SUPPLIED RECORDS:
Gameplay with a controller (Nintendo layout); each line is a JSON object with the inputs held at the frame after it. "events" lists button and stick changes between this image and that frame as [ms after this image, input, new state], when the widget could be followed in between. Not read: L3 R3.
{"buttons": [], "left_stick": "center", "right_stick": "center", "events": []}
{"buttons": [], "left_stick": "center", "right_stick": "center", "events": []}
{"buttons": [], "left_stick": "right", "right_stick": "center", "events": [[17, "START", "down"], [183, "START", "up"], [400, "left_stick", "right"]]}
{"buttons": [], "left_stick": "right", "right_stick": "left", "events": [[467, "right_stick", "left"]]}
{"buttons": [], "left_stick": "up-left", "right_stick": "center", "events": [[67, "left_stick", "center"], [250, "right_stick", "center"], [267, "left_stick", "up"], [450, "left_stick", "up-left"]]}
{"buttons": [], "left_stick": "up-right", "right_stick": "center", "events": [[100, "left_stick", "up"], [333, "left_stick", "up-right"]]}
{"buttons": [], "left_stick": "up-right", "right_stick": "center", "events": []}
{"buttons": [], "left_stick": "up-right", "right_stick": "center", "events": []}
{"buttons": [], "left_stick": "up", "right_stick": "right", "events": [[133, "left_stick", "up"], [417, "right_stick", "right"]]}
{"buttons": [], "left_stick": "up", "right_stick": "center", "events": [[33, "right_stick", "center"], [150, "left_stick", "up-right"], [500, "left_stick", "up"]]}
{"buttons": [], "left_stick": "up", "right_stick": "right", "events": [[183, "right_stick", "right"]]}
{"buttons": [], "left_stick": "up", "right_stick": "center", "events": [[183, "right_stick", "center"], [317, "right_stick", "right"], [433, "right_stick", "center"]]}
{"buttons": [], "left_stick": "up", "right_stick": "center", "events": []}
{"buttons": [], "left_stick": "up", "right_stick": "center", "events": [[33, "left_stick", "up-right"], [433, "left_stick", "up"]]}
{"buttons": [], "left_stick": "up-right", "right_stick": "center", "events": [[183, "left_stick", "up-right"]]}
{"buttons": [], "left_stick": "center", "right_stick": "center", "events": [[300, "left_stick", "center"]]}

PROBLEM DETAILS:
Set down the complete listing once more, exactly as it stands above.

WRITTEN REPLY:
Gameplay with a controller (Nintendo layout); each line is a JSON object with the inputs held at the frame after it. "events" lists button and stick changes between this image and that frame as [ms after this image, input, new state], when the widget could be followed in between. Not read: L3 R3.
{"buttons": [], "left_stick": "center", "right_stick": "center", "events": []}
{"buttons": [], "left_stick": "center", "right_stick": "center", "events": []}
{"buttons": [], "left_stick": "right", "right_stick": "center", "events": [[17, "START", "down"], [183, "START", "up"], [400, "left_stick", "right"]]}
{"buttons": [], "left_stick": "right", "right_stick": "left", "events": [[467, "right_stick", "left"]]}
{"buttons": [], "left_stick": "up-left", "right_stick": "center", "events": [[67, "left_stick", "center"], [250, "right_stick", "center"], [267, "left_stick", "up"], [450, "left_stick", "up-left"]]}
{"buttons": [], "left_stick": "up-right", "right_stick": "center", "events": [[100, "left_stick", "up"], [333, "left_stick", "up-right"]]}
{"buttons": [], "left_stick": "up-right", "right_stick": "center", "events": []}
{"buttons": [], "left_stick": "up-right", "right_stick": "center", "events": []}
{"buttons": [], "left_stick": "up", "right_stick": "right", "events": [[133, "left_stick", "up"], [417, "right_stick", "right"]]}
{"buttons": [], "left_stick": "up", "right_stick": "center", "events": [[33, "right_stick", "center"], [150, "left_stick", "up-right"], [500, "left_stick", "up"]]}
{"buttons": [], "left_stick": "up", "right_stick": "right", "events": [[183, "right_stick", "right"]]}
{"buttons": [], "left_stick": "up", "right_stick": "center", "events": [[183, "right_stick", "center"], [317, "right_stick", "right"], [433, "right_stick", "center"]]}
{"buttons": [], "left_stick": "up", "right_stick": "center", "events": []}
{"buttons": [], "left_stick": "up", "right_stick": "center", "events": [[33, "left_stick", "up-right"], [433, "left_stick", "up"]]}
{"buttons": [], "left_stick": "up-right", "right_stick": "center", "events": [[183, "left_stick", "up-right"]]}
{"buttons": [], "left_stick": "center", "right_stick": "center", "events": [[300, "left_stick", "center"]]}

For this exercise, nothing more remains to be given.